National General’s list of discounts is varied enough to provide every type of customer with a chance to lower their premiums and/or deductibles, but Baby Boomers are particularly well positioned to capitalize on them. For example, the company allows customers to bundle RV and auto policies under its One Convenient Policy program. National General also offers homeowners discounts that are easy for them to qualify for, as Boomers are more affluent than other generations on average and thus more likely to own a house and additional vehicles.
Further examples are the company’s storage option and low mileage discount—both great solutions for part-time RVers. Baby Boomers are more likely to own a home and those that were born between 1946 and 1964 are now heading into retirement. This makes them more prone to RV part-time rather than full-time when compared to Millennials, for example. Some Baby Boomers end up making their RVs a home-on-wheels, but many are also likely to take their RV out for vacation with their families, or to explore the great outdoors for certain seasons or periods of time.
RVInsurance.com is partnered with twenty carriers known in the industry for their strong and consistent financial performance. Nationwide, the Foremost Insurance Group, National General, and Safeco Insurance are some of these carriers, to name a few. They share similar A-or-higher ratings with at least one of the large financial strength rating agencies.
These are on the high side, but there are still instances in which they won’t be enough to fully cover you. For example, if you accidentally hit a luxury car, replacing it could easily cost more than the $25,000 legal minimum for property damage coverage. If the other driver is injured, their medical bills could also exceed the $30,000 bodily injury minimum fairly easily. In each case, you’d be responsible for making up the difference yourself.

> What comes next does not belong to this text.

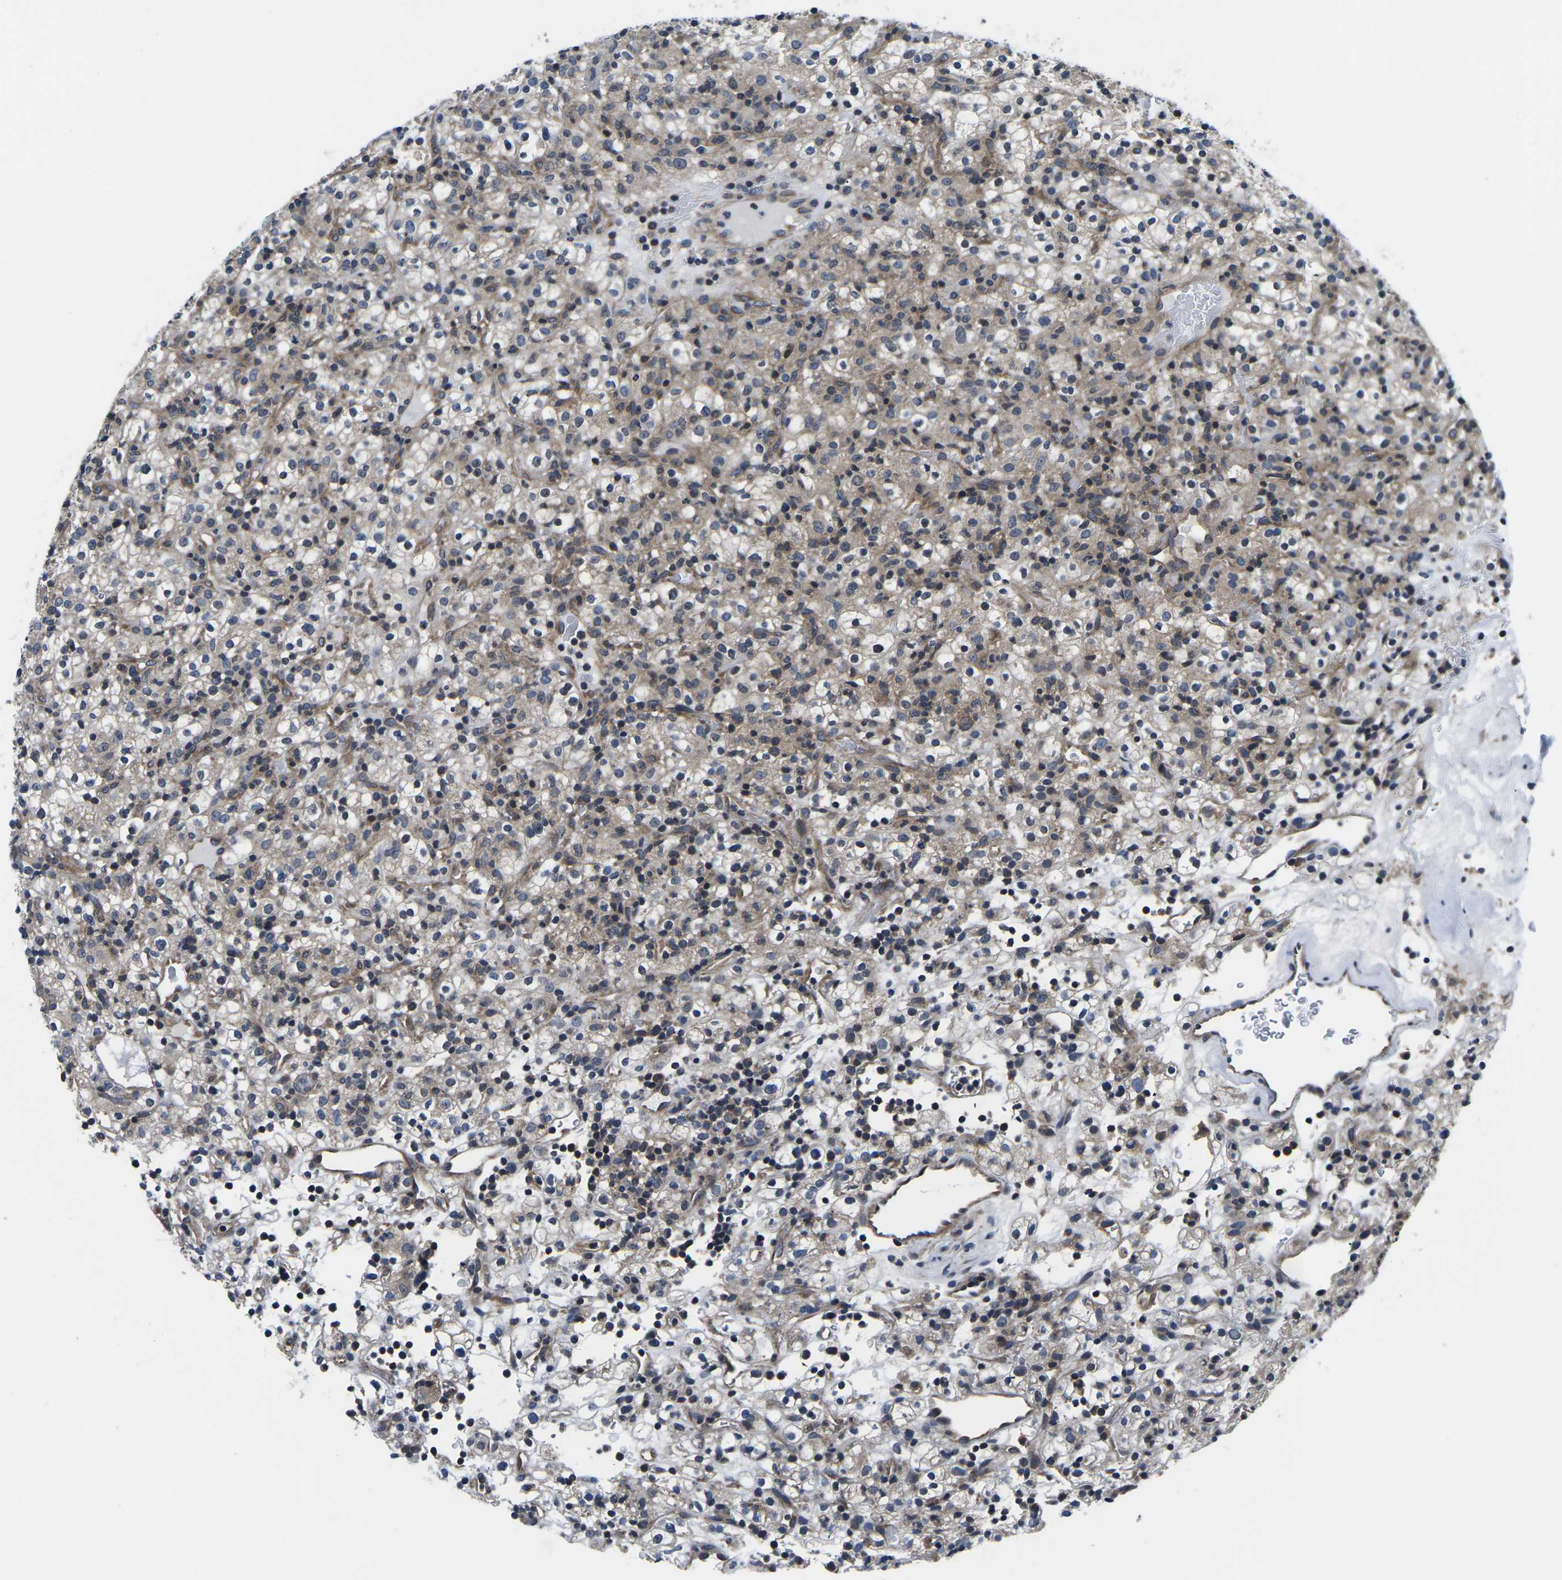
{"staining": {"intensity": "weak", "quantity": ">75%", "location": "cytoplasmic/membranous"}, "tissue": "renal cancer", "cell_type": "Tumor cells", "image_type": "cancer", "snomed": [{"axis": "morphology", "description": "Normal tissue, NOS"}, {"axis": "morphology", "description": "Adenocarcinoma, NOS"}, {"axis": "topography", "description": "Kidney"}], "caption": "Renal cancer (adenocarcinoma) tissue demonstrates weak cytoplasmic/membranous positivity in about >75% of tumor cells, visualized by immunohistochemistry. The staining was performed using DAB, with brown indicating positive protein expression. Nuclei are stained blue with hematoxylin.", "gene": "GSK3B", "patient": {"sex": "female", "age": 72}}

For this review, we focused on national providers and left out any companies that only insure RVs locally. Odds are, national insurers are able to provide coverage no matter where you are in the U.S., and they are more likely to have the financial strength to support you. If you’re trusting a provider to come through when you’re most in need, it’s reassuring to have a company with years of experience and a history of financial success at your back.
Auto insurance is financial protection, and not just for the investment you made when you bought your car. After a really serious accident, bills for damage and injuries can easily reach into hundreds of thousands of dollars. If you happen to cause such a wreck, the victims could sue you. In the worst case scenario, assets such as your savings and home could be seized.